I am from the costumed midnight excursion to Wal-mart, the time we accidentally abandoned Brady in Greece, and all sleeping in the same room after we make it through the majority of a scary movie.

I am from how we run across the yard whenever siblings go off to college or cousins head back to their faraway homes, waving until the cars are out of sight and we already miss them like crazy.

I am from the framed snapshots that grace the skin of our walls like freckles, the old trunk full of memories in the attic, the worn pages of photo albums that bring us nostalgia and joy and sometimes to tears, and the home videos that we’ve all watched countless times and that we will all watch countless times more.



The Snod

        I am from sweet yellow corn fields and deep Maryland woods, where sunday night ball games echo and homemade ice cream churns.

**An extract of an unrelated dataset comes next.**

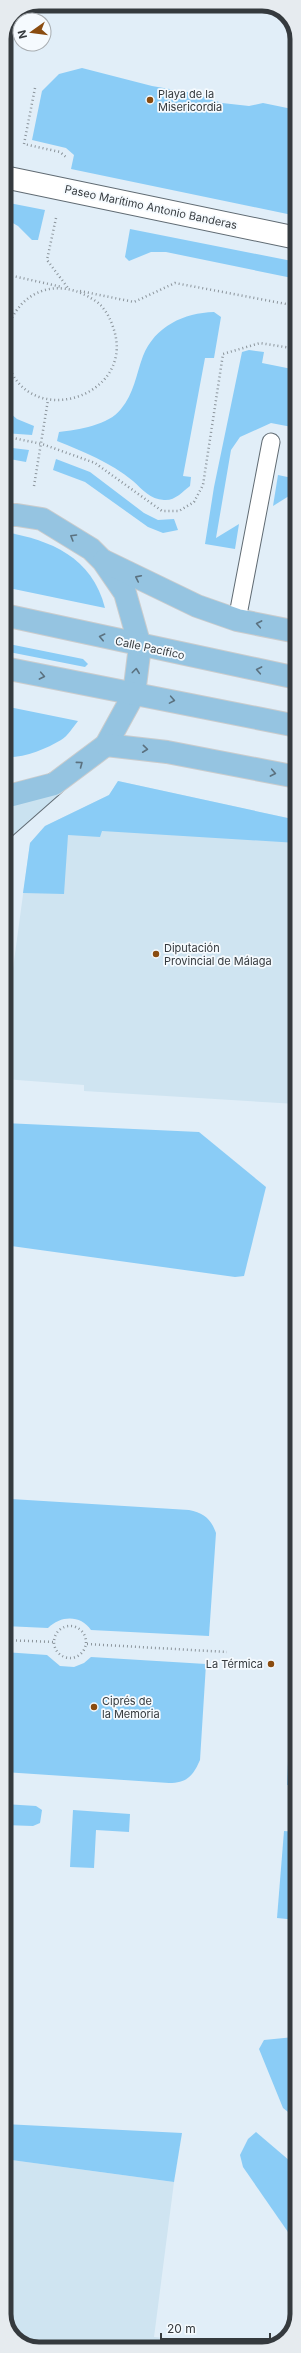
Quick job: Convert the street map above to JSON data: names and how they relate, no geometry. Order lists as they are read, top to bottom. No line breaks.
{"streets":{"main road":["Calle Pacífico"],"street":["Paseo Marítimo Antonio Banderas"]},"places":["Playa de la Misericordia","Diputación Provincial de Málaga","La Térmica","Ciprés de la Memoria"],"scale_bar":"20 m","north":"left"}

I am from a house on a hill where bales dotted the summer fields, making perfect hay houses, the sun making your skin stick and mosquitos freckle your arms.

I am from lilac and Queen Anne’s Lace, pond algae stuck between my mud squished toes.

I am from wiffle ball players and law makers, nurses and car dealers, Williams and Rollins and Lee. 

I am from quick tempers and fierce love, where blood is thicker and grace abundant.
I am from vampire stories and blankets tucked thickly round my neck at night and  pulleys made on the back deck by older sisters.

I am from the ultimate sacrafice, blood running down a cross, a head hanging low bearing a burden that was not His. 

I am from the northeastern shore, humid air and blue shelled crabs, harvested and red in a pot and tomatoes, vine-ripe, their juices running down my chin.

I am from Rebels and Yanks, the line was blurred and I don’t know how I feel about Lincoln or Jefferson.
I am from a boy who fell in love with the girl, a picture captures them on the doorstep, his hand on her lower back and his eyes on her face.

  From a house on Rickets Mill road, where there are milk cows in the field and a golf cart in the driveway, where home plate is a bare patch of grass worn away by years of feet, and first base is often a boy cousins shirt, where Super Mario 3 plays late into the night and the light in the kitchen is always on.